Because love is a choice, deep down - it's not just about that wild feeling of 'being in love'. And it does make people happy, it brings people together, it gives life...But there's more to it. It goes deeper than that somehow. Why else would soldiers be willing to go off to fight wars to protect people they've never met? Why would mothers and fathers work two, three jobs just to support their children and give them a home? I mean, if it was only a choice - a purely human experience - or just a cognitive phemonon, how would we have the strength to do something like that? So here I go trying to explain the unexplainable again. What a marvelous job. Personally I don't think love can be described as a conventional 'emotion'. In my experience, it has always been more alive than anything, actively moving and interacting with the things around it. However, looking at emotions can help us learn a bit more about humanity and how we experience love.
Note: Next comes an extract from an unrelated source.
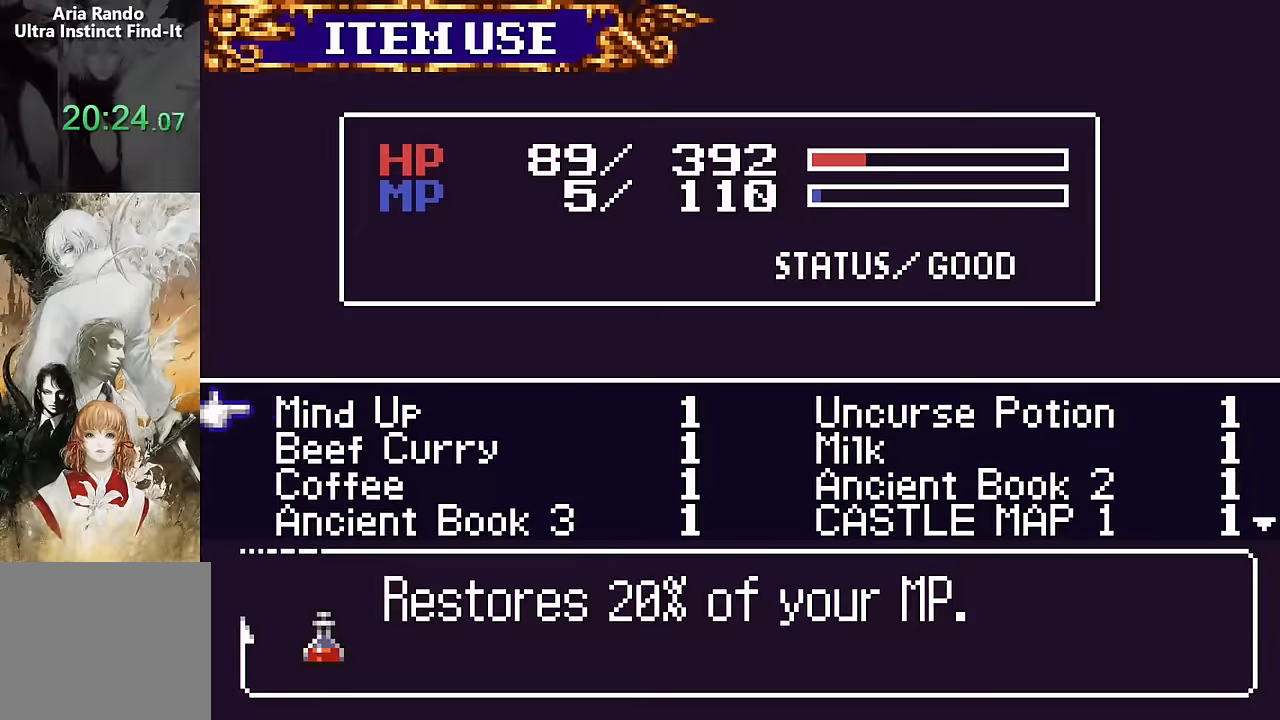
{"buttons": ["DPAD_LEFT"], "events": [[183, "DPAD_DOWN", "down"], [200, "DPAD_DOWN", "up"], [283, "DPAD_RIGHT", "down"], [300, "DPAD_RIGHT", "up"], [333, "CROSS", "down"], [350, "CROSS", "up"], [350, "SQUARE", "down"], [367, "SQUARE", "up"], [433, "SQUARE", "down"], [450, "SQUARE", "up"], [483, "DPAD_LEFT", "down"]]}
So I made a list of binary emotions:
Happy Confident Carefree Cocky Apathetic Infatuated
Sad Afraid Stressed Insecure Enraged Disgusted
   Just a super quick way of seeing on paper some of the emotions we feel every day but often forget to name specifically. As you can see, many of them really are opposites - it's difficult to be both happy and sad, or both enraged and apathetic about something. On the other hand, some of them feed the other - insecurity feeds cockiness, just as often people act confident to avoid their fears. But where does love fit into this? It could be something like this:
Love
Hate
Because hate is the opposite of love, right? Well, some believe so. If love is viewed as an emotion, then it is considered the strongest positive emotion, just as hate would be the strongest negative emotion. But like I said before, I don't think calling love an emotion really does it justice. So I want to make an alternate proposal. I think each pair of emotions also has a spiritual component, which is related to the emotions but not reliant on them in any way. For example:
Happy
Joyful
Sad
Whereas many will say that joy is just a synonym for happiness, I think it is something else entirely. Happiness is the condition of having fortunate circumstances - being comfortable where you are, and feeling like everything is going your way. But even if your life goes absolutely sour, if you lose everything you know and love and have to fight just to get up in the morning - even then I'd like to argue that you can have joy. Because joy is a choice - you have to want it - and even though you have no control over it, when you really need it, it will be there. It rises up within you like a wave, whether you expect it to or not. If you've felt it the way I have, you know what I mean. So that's the argument I'm making: Emotions are not one dimensional, one or the other, but multidimensional - One can be both sad and joyful because that person's spirit has chosen to find strength, and to not give up, and in response, joy or rest or humility came to seek that person. Applying that lesson to some other emotions, here's a new way of looking at our list:
Happy Confident Carefree Cocky Apathetic Infatuated
Joyful Courageous Peaceful Humble Angry Thankful
Sad Afraid Stressed Insecure Enraged Disgusted
   Now how does this play into our whole discussion on love? Well let me tell you. Like I said before, love is unexplainable. It's a conviction deep down in someone's soul that can't be chained down, can't be trampled on, and can't be ignored. It's uncontrollable, and if we're honest with ourselves, it has a mind of its own. When I look at those characteristics in the middle column - 'courageous,' 'peaceful,' 'humble,' etc. - I see a human experience fully and absolutely uncontained by the world. I see someone untainted by their past, uncorrupted and blameless. As a Christian, I see Jesus. And it's a beautiful depiction of what a human can look like. If we were to look at love as a bathrobe you can choose to put on or take off, it's like all these characteristics are different threads that weave together to form the truest form of love - the perfection that every human being desires deep down. So what is love? Well, it is a choice, in that you have to seek it actively and wholeheartedly if you want to find it. But the reason we can experience love as humans is because it comes to seek us. We can't 'achieve' love no matter how hard we try, but when we take a step towards it, it in turn takes a step towards us, and leads us just a little further into the profound mystery that is life on this crazy Earth. If I had to give love an official name, I would call it God. But God is more than an old man in the heavens making decisions about what college we go to and how much money we make at our jobs. God is the force that binds us all together. The breath in our lungs, the wind blowing through the trees, the post it note your roommate leaves to make you smile...These things are my evidence of love. To me, that is enough proof that God is alive, that love is powerful, and that I am involved in that mystery.

"You don’t love someone for their looks, or their clothes, or for their fancy car, but because they sing a song only you can hear."